From Engineer To Manager: Lessons Learned Along The Way
To say the last few years have been a whirlwind would be a bit of an understatement.
In March 2022, I was back on my job market as a result of a layoff. While this isn’t necessarily a unique story in today’s time, the following year would be a critical time in my career. I stepped out of the engineering world into a product manager role, and by the end of my short tenure with that company I realized just how non-linear a career could really be.
I’m settling into my new role – one as an engineering manager at the illustrious WebDevStudios – and I feel like I’ve found the groove I’ve been looking for. Making a transition from managing code to managing people is an interesting, defining step for most developers. As you move into management, there are certain skills that are required to effectively lead and grow your team members. Throughout my career, and my transition from individual contributor to people manager, I’ve picked up a few things that may be useful to those of you currently on that journey.
Building and maintaining strong relationships between team members is essential to the success of an engineering manager. By fostering a collaborative and supportive work environment, you can help your team members develop trust, improve communication, and work together more effectively towards common goals. Good relationships between team members can also help resolve conflicts, prevent misunderstandings, and boost morale, leading to increased productivity and job satisfaction.
Regularly scheduling one-on-one meetings with your team, establishing clear expectations, and recognizing your team’s successes are just a few ways to significantly enhance your relationship with, and between, your team members.
Leadership Skills Matter
A good engineering manager is a coach, cheerleader, and mentor to their teammates. It’s a manger’s job to inspire their team and to effectively delegate the work they need to do in order to make sure deadlines and requests are met in a timely manner. Effective leadership requires the ability to communicate a clear vision and set of goals, make tough decisions, and delegate responsibilities.
The ability to set a clear vision, lead by example, and to communicate effectively are “soft skills” that many people are shocked to find they need when they move into a position of management. It’s not enough to be able to write “good code”; a manager has to encourage, coach, and mentor their team to make sure all of the team members have what they need to perform at their best.

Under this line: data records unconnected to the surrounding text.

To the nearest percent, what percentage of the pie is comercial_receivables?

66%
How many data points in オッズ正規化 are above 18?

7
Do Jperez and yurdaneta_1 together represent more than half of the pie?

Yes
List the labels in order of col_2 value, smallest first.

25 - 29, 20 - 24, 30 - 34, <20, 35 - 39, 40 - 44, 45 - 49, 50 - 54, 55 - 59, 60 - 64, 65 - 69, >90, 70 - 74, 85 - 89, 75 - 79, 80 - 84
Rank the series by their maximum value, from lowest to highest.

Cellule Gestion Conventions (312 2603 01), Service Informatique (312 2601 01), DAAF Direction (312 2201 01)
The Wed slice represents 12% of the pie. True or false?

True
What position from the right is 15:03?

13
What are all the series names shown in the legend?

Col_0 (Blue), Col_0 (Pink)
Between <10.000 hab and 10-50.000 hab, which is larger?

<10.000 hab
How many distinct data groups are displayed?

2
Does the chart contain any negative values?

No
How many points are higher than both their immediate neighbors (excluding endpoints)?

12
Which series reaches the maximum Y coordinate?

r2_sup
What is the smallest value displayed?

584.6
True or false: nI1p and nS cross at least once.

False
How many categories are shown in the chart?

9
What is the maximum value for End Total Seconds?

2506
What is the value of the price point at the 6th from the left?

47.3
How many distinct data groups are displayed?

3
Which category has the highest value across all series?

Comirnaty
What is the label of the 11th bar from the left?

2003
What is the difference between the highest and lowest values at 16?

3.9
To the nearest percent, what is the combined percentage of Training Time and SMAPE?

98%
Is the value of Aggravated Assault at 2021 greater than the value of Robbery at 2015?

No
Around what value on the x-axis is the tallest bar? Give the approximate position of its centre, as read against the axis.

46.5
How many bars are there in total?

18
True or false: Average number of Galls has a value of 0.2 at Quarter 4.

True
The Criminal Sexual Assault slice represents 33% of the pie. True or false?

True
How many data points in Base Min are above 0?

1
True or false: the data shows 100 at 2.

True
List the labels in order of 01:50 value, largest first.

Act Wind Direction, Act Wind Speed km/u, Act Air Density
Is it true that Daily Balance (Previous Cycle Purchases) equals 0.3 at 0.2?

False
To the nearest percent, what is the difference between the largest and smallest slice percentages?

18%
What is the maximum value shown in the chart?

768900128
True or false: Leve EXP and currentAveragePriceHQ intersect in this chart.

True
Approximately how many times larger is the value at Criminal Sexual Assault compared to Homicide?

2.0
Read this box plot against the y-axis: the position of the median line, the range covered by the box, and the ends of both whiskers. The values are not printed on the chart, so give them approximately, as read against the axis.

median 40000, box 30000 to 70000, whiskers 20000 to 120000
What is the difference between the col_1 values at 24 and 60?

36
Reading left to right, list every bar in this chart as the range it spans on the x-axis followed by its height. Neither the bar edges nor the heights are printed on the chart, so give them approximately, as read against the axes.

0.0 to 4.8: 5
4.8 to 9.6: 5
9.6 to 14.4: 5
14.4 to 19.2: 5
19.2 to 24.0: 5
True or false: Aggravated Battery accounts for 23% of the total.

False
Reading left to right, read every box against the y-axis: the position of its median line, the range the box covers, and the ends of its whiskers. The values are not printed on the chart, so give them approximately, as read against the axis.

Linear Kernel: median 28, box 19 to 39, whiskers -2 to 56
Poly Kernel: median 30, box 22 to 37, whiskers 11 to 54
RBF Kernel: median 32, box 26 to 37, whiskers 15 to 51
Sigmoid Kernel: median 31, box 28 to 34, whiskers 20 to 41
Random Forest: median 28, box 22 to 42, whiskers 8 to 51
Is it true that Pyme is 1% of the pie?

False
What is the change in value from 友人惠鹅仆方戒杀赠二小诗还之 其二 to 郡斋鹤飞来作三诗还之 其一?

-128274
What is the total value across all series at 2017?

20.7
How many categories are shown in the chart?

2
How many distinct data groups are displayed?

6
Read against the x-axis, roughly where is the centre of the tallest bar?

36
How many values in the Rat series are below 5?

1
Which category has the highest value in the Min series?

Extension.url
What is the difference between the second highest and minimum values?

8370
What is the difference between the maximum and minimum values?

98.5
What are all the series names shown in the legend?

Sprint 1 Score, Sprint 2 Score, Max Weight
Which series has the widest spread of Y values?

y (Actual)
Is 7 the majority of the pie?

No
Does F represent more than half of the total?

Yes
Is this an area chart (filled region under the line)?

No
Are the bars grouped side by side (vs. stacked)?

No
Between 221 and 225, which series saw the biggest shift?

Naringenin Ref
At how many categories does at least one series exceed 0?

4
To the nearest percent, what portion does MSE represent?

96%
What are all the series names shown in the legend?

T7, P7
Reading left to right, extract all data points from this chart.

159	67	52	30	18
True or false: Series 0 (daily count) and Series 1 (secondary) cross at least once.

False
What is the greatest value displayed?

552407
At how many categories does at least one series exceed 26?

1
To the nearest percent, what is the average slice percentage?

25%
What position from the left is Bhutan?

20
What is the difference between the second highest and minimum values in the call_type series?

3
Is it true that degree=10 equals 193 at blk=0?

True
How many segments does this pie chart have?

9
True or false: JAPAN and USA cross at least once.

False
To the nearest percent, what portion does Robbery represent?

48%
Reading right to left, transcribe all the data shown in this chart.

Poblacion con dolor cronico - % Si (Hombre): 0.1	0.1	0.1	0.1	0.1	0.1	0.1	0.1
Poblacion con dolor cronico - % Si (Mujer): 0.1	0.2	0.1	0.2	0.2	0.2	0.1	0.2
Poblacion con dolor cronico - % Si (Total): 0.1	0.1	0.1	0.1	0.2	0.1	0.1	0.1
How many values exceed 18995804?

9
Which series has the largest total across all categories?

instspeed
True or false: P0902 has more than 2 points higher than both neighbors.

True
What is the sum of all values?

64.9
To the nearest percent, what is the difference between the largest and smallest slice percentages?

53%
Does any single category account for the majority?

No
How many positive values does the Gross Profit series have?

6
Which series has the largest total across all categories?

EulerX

As a Mentor, You Need A Mentor
Pouring out into others is rewarding, but it can be hard to mentor others if you don’t have someone who can pour into you. Mentors offer valuable insights and perspective that come from different experiences, and can teach proven techniques that help you be a better manager.
Just as you take time to meet with and grow your team, find someone with whom you can meet with to grow your own talents and skills.
My Final Take
One of the hardest things I learned was how to make mistakes. Several jobs I’ve had, either as a manager or individual contributor, insisted on perfection in an unhealthy way. Learning to make mistakes, and to learn from them, has changed the way that I see the work that I do. The journey to becoming a great manager is one that will be marked with missteps and mistakes along the way. It’s up to you on how you take the lessons learned from those mistakes and apply them.
Being a manager means having the success of a team (or teams) of people in your hand. It can be a very daunting, but very rewarding career for someone who loves to see their teams succeed – and to know you played a part in that success. While my last few years have been a winding road, I’m very glad the destination was here, and I’m looking forward to what the next steps along the path provide.